What is required >> Could you write out every line of text in the material below as a numbered list, skipping blank lines and leaving the pictures out?

Data >>
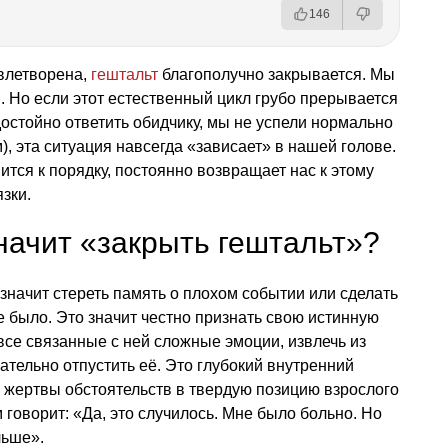
146
овлетворена,
гештальт
благополучно закрывается. Мы
. Но если этот естественный цикл грубо прерывается
достойно ответить обидчику, мы не успели нормально
, эта ситуация навсегда «зависает» в нашей голове.
ится к порядку, постоянно возвращает нас к этому
зки.
значит «закрыть гештальт»?
значит стереть память о плохом событии или сделать
е было. Это значит честно признать свою истинную
все связанные с ней сложные эмоции, извлечь из
ательно отпустить её. Это глубокий внутренний
 жертвы обстоятельств в твердую позицию взрослого
 говорит: «Да, это случилось. Мне было больно. Но
льше».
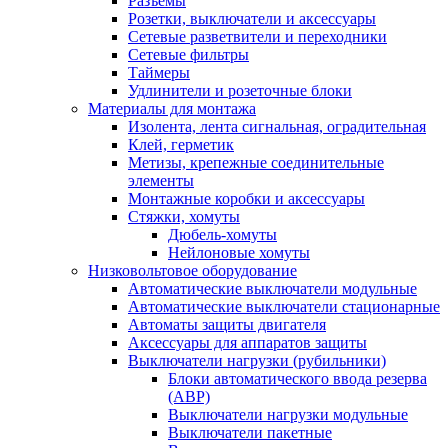
Разъемы
Розетки, выключатели и аксессуары
Сетевые разветвители и переходники
Сетевые фильтры
Таймеры
Удлинители и розеточные блоки
Материалы для монтажа
Изолента, лента сигнальная, оградительная
Клей, герметик
Метизы, крепежные соединительные
элементы
Монтажные коробки и аксессуары
Стяжки, хомуты
Дюбель-хомуты
Нейлоновые хомуты
Низковольтовое оборудование
Автоматические выключатели модульные
Автоматические выключатели стационарные
Автоматы защиты двигателя
Аксессуары для аппаратов защиты
Выключатели нагрузки (рубильники)
Блоки автоматического ввода резерва
(АВР)
Выключатели нагрузки модульные
Выключатели пакетные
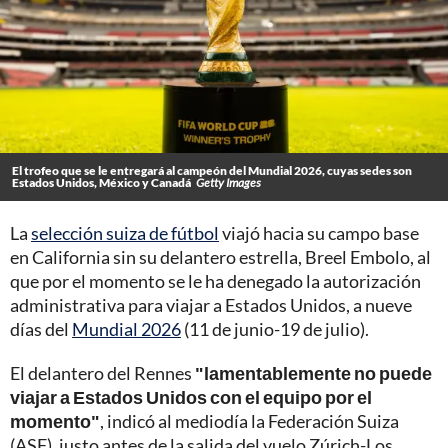
El trofeo que se le entregará al campeón del Mundial 2026, cuyas sedes son
Estados Unidos, México y Canadá
Getty Images
La
selección suiza de fútbol
viajó hacia su campo base
en California sin su delantero estrella, Breel Embolo, al
que por el momento se le ha denegado la autorización
administrativa para viajar a Estados Unidos, a nueve
días del
Mundial 2026
(11 de junio-19 de julio).
El delantero del Rennes
"lamentablemente no puede
viajar a Estados Unidos con el equipo por el
momento"
, indicó al mediodía la Federación Suiza
(ASF), justo antes de la salida del vuelo Zúrich-Los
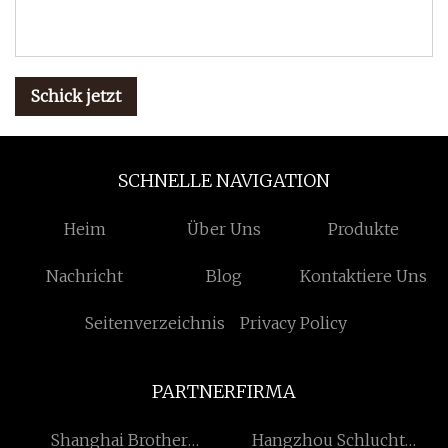
Schick jetzt
SCHNELLE NAVIGATION
Heim
Über Uns
Produkte
Nachricht
Blog
Kontaktiere Uns
Seitenverzeichnis
Privacy Policy
PARTNERFIRMA
Shanghai Brother
Hangzhou Schlucht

Answer below >>
1. 146
2. овлетворена,
3. гештальт
4. благополучно закрывается. Мы
5. . Но если этот естественный цикл грубо прерывается
6. достойно ответить обидчику, мы не успели нормально
7. , эта ситуация навсегда «зависает» в нашей голове.
8. ится к порядку, постоянно возвращает нас к этому
9. зки.
10. значит «закрыть гештальт»?
11. значит стереть память о плохом событии или сделать
12. е было. Это значит честно признать свою истинную
13. все связанные с ней сложные эмоции, извлечь из
14. ательно отпустить её. Это глубокий внутренний
15.  жертвы обстоятельств в твердую позицию взрослого
16.  говорит: «Да, это случилось. Мне было больно. Но
17. льше».
18. Разъемы
19. Розетки, выключатели и аксессуары
20. Сетевые разветвители и переходники
21. Сетевые фильтры
22. Таймеры
23. Удлинители и розеточные блоки
24. Материалы для монтажа
25. Изолента, лента сигнальная, оградительная
26. Клей, герметик
27. Метизы, крепежные соединительные
28. элементы
29. Монтажные коробки и аксессуары
30. Стяжки, хомуты
31. Дюбель-хомуты
32. Нейлоновые хомуты
33. Низковольтовое оборудование
34. Автоматические выключатели модульные
35. Автоматические выключатели стационарные
36. Автоматы защиты двигателя
37. Аксессуары для аппаратов защиты
38. Выключатели нагрузки (рубильники)
39. Блоки автоматического ввода резерва
40. (АВР)
41. Выключатели нагрузки модульные
42. Выключатели пакетные
43. El trofeo que se le entregará al campeón del Mundial 2026, cuyas sedes son
44. Estados Unidos, México y Canadá
45. Getty Images
46. La
47. selección suiza de fútbol
48. viajó hacia su campo base
49. en California sin su delantero estrella, Breel Embolo, al
50. que por el momento se le ha denegado la autorización
51. administrativa para viajar a Estados Unidos, a nueve
52. días del
53. Mundial 2026
54. (11 de junio-19 de julio).
55. El delantero del Rennes
56. "lamentablemente no puede
57. viajar a Estados Unidos con el equipo por el
58. momento"
59. , indicó al mediodía la Federación Suiza
60. (ASF), justo antes de la salida del vuelo Zúrich-Los
61. Schick jetzt
62. SCHNELLE NAVIGATION
63. Heim
64. Über Uns
65. Produkte
66. Nachricht
67. Blog
68. Kontaktiere Uns
69. Seitenverzeichnis
70. Privacy Policy
71. PARTNERFIRMA
72. Shanghai Brother
73. Hangzhou Schlucht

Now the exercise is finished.